Create multiindex from existing dataframe

puifais picture puifais · Jun 8, 2017 · Viewed 13.4k times · Source

I've spent hours browsing everywhere now to try to create a multiindex from dataframe in pandas. This is the dataframe I have (posting excel sheet mockup. I do have this in pandas dataframe):

have

And this is what I want:

want

I have tried

newmulti = currentDataFrame.set_index(['user_id','account_num'])

But it returns a dataframe, not a multiindex. Also, I could not figure out how to make 'user_id' level 0 and 'account_num' level 1. I think this must be trivial but I've read so many posts, tutorials, etc. and still could not figure it out. Partly because I'm a very visual person and most posts are not.

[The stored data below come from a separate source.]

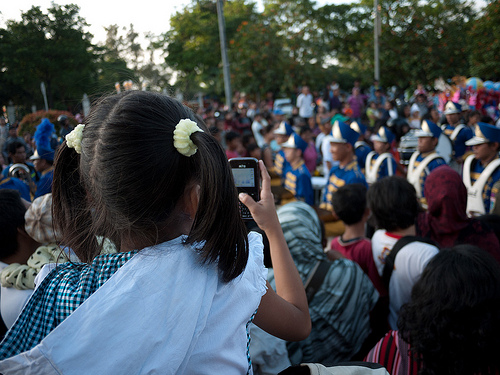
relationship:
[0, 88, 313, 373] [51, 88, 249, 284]
girl has hair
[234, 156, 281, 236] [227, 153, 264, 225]
girl's hand contains cell phone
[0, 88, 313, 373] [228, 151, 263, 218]
girl holding cell phone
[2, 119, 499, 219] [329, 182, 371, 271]
parade has person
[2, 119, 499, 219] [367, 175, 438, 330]
parade has people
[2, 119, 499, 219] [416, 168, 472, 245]
parade has person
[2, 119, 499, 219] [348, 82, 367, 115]
parade has person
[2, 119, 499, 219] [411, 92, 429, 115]
parade has person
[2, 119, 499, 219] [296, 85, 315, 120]
parade has person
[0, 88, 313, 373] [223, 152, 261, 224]
girl has phone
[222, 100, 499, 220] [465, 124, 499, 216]
band has uniform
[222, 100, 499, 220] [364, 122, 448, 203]
band has uniform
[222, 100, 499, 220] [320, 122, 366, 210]
band has uniform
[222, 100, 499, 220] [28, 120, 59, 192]
band has uniform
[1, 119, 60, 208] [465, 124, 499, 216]
band has uniform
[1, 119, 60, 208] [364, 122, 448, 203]
band has uniform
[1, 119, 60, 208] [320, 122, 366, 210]
band has uniform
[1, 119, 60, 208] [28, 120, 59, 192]
band has uniform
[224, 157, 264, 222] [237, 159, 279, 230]
phone held in girl's hand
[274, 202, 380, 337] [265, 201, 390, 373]
scarf worn by woman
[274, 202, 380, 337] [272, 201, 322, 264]
scarf worn on head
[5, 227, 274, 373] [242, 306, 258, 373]
fabric has end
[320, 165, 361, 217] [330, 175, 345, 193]
blue shirt has gold lines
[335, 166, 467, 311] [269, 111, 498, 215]
people watch band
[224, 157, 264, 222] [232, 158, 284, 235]
phone held in hand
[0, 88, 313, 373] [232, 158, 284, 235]
girl has hand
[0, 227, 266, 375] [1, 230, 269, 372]
fabric on shirt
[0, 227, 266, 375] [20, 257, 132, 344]
fabric on shirt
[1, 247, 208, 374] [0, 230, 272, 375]
hood on shirt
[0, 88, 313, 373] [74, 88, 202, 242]
girl has girls head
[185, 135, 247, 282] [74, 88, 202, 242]
pig tails on girls head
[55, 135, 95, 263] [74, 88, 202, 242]
pig tails on girls head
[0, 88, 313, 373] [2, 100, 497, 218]
girl watching a parade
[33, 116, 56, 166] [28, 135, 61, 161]
feather on a hat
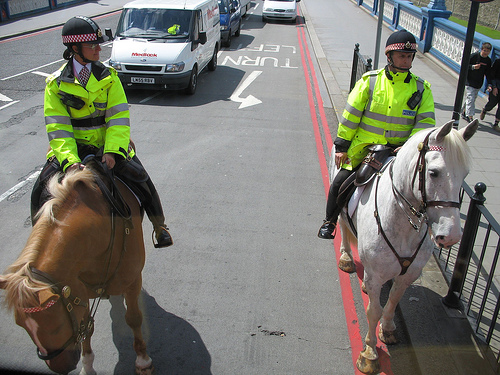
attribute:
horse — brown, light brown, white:
[4, 162, 150, 369]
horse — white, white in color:
[332, 122, 478, 371]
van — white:
[105, 1, 223, 95]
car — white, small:
[262, 0, 299, 24]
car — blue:
[218, 3, 243, 46]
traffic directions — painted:
[215, 39, 298, 111]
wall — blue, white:
[357, 2, 500, 83]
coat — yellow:
[42, 59, 132, 158]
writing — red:
[129, 51, 158, 60]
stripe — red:
[290, 4, 387, 371]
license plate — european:
[131, 77, 156, 86]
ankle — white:
[134, 349, 149, 369]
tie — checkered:
[78, 64, 88, 84]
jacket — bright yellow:
[336, 67, 434, 162]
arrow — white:
[229, 69, 263, 111]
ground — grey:
[1, 6, 425, 373]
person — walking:
[464, 42, 488, 121]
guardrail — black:
[437, 171, 499, 348]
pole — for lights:
[454, 3, 474, 133]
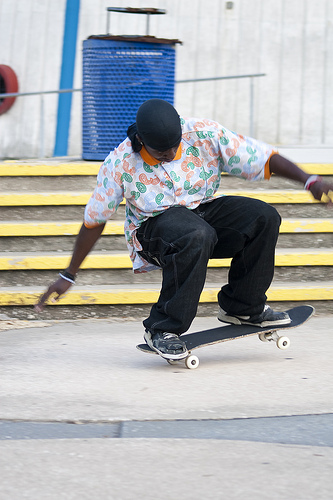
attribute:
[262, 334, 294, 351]
wheels — white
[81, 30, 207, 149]
trashcan — blue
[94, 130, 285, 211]
shirt — printed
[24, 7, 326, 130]
building — metal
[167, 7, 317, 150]
wall — white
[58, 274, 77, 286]
band — white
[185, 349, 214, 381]
wheel — small, white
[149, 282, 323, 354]
skateboard — black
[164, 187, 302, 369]
pants — black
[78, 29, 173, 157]
trash can — blue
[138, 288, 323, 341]
skateboard — black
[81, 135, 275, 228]
shirt — white, floral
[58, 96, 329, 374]
boy — black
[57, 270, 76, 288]
bracelet — white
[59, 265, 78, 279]
bracelet — black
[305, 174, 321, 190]
bracelet — orange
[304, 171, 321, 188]
bracelet — white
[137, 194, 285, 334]
jeans — black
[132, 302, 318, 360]
skateboard — black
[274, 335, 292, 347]
wheel — white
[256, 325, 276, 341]
wheel — white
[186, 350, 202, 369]
wheel — white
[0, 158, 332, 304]
steps — yellow and gray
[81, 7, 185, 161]
trash can — blue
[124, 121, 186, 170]
collar — orange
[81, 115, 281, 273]
shirt — white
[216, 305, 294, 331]
shoe — dark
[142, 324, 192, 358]
shoe — dark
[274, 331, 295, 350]
wheel — white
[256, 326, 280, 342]
wheel — white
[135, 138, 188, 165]
collar — orange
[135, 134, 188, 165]
collar — orange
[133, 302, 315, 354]
skateboard — black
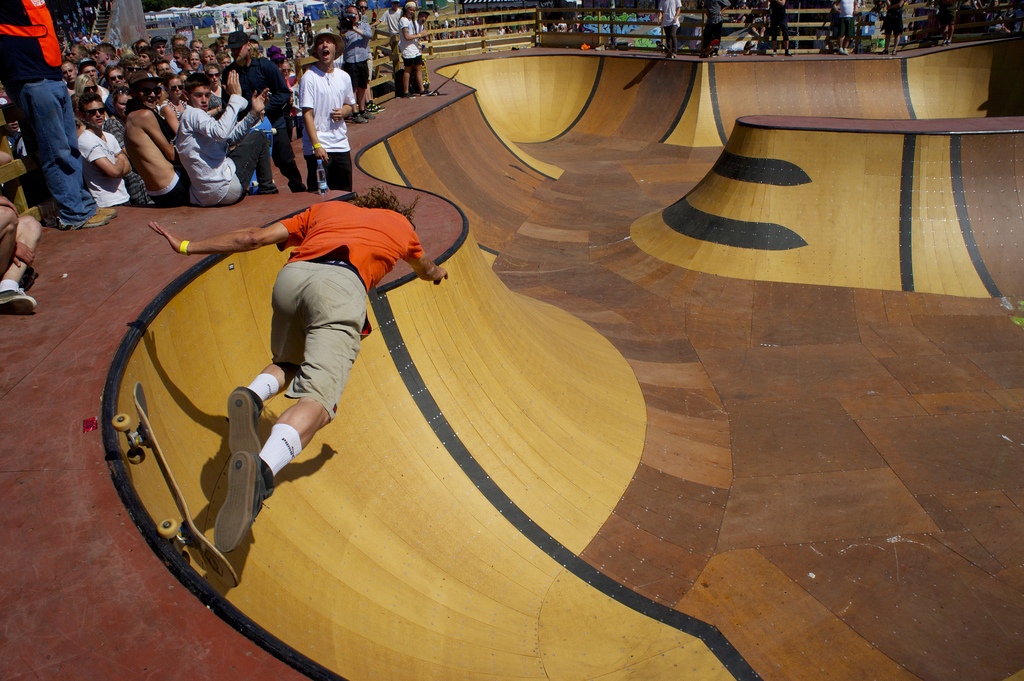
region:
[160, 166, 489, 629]
boy is skating in a skatepark.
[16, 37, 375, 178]
Kids are watching the skateboarder.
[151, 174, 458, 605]
skateboader doing a trick on ramp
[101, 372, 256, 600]
skateboard on a ramp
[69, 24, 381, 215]
crowd at a skatepark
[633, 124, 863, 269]
design on a ramp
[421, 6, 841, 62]
fence at a skatepark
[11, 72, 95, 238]
jeans on a man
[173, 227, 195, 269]
bracelet on a wrist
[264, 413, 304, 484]
white sock on a man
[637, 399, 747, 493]
wooden panel on a ramp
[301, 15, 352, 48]
hat on a spectator in crowd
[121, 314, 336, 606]
The shadow of the skateboarder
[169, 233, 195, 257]
The yellow wristband on the skateboarder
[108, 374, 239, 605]
The skateboard currently being ridden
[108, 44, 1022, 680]
The wooden skateboaring course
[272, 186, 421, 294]
The skateboarder's orange shirt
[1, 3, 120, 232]
The person in blue jeans and an orange vest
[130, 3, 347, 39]
The tents beyond the wood railing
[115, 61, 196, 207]
The man with no shirt on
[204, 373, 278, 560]
The shoes of the man skateboarding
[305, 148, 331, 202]
The water bottle sitting on the ramp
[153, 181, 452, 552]
the man is falling down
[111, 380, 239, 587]
the skateboard has wheels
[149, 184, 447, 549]
the man is wearing an orange shirt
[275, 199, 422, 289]
the shirt is orange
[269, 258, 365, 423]
the shorts are brown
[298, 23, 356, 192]
the man has his mouth opened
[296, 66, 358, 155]
the shirt is white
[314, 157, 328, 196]
the plastic bottle of water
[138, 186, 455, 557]
the man falling off the skateboard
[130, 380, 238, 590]
the skateboard on the rail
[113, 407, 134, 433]
the front left wheel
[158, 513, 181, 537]
the rear left wheel on the skateboard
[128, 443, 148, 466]
the right front wheel of the skateboard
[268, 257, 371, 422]
the shorts are tan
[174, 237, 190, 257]
the yellow band on the mans wrist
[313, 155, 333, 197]
the water bottle on the ramp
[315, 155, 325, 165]
the blue lid of the bottle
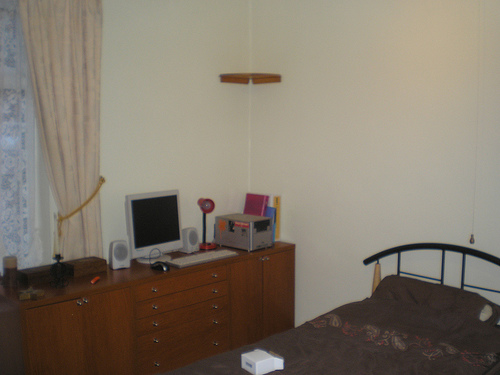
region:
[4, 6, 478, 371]
bedroom area with dresser and bed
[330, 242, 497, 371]
bed with brown flower bed spread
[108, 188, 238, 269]
computer on desk next to bed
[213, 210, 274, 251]
old cassette player on dresser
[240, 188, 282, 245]
books behind cassette recorder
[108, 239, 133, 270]
speacker for computer on dresser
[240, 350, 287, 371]
cardboard box on bed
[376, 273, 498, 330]
pillow on bed next to headbaord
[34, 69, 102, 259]
curtains next to window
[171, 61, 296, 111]
shelf in the corner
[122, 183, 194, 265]
computer monitor against the wall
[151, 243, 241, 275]
computer keyboard on the dresser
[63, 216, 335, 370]
dresser against the wall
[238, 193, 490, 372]
bed in the bedroom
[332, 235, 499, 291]
head board of the bed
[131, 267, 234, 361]
knobs on the dresser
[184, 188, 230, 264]
light on the dresser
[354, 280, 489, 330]
pillow on the bed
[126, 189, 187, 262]
computer monitor is off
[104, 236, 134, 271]
rectangular shaped computer speaker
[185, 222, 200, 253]
rectangular shaped computer speaker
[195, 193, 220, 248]
red table lamp is off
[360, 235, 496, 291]
black arched bed frame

Please help!

Answer

Alexander picture Alexander · Jun 8, 2017

You could simply use groupby in this case, which will create the multi-index automatically when it sums the sales along the requested columns.

df.groupby(['user_id', 'account_num', 'dates']).sales.sum().to_frame()

You should also be able to simply do this:

df.set_index(['user_id', 'account_num', 'dates'])

Although you probably want to avoid any duplicates (e.g. two or more rows with identical user_id, account_num and date values but different sales figures) by summing them, which is why I recommended using groupby.

If you need the multi-index, you can simply access viat new_df.index where new_df is the new dataframe created from either of the two operations above.

And user_id will be level 0 and account_num will be level 1.